● **Task description**
Rewrite the entries below, switching "pixels" to "px" and keeping everything else unchanged.

+++ Records for the task +++

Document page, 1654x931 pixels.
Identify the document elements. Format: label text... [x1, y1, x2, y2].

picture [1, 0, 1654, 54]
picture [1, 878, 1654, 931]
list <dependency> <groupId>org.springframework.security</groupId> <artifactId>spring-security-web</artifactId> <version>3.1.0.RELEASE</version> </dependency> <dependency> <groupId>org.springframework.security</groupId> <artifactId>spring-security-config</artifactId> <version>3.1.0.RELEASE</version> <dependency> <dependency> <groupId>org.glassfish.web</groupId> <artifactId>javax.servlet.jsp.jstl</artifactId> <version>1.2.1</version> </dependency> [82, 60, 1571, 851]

+++

● **Result of this task**
Document page, 1654x931 px.
Identify the document elements. Format: label text... [x1, y1, x2, y2].

picture [1, 0, 1654, 54]
picture [1, 878, 1654, 931]
list <dependency> <groupId>org.springframework.security</groupId> <artifactId>spring-security-web</artifactId> <version>3.1.0.RELEASE</version> </dependency> <dependency> <groupId>org.springframework.security</groupId> <artifactId>spring-security-config</artifactId> <version>3.1.0.RELEASE</version> <dependency> <dependency> <groupId>org.glassfish.web</groupId> <artifactId>javax.servlet.jsp.jstl</artifactId> <version>1.2.1</version> </dependency> [82, 60, 1571, 851]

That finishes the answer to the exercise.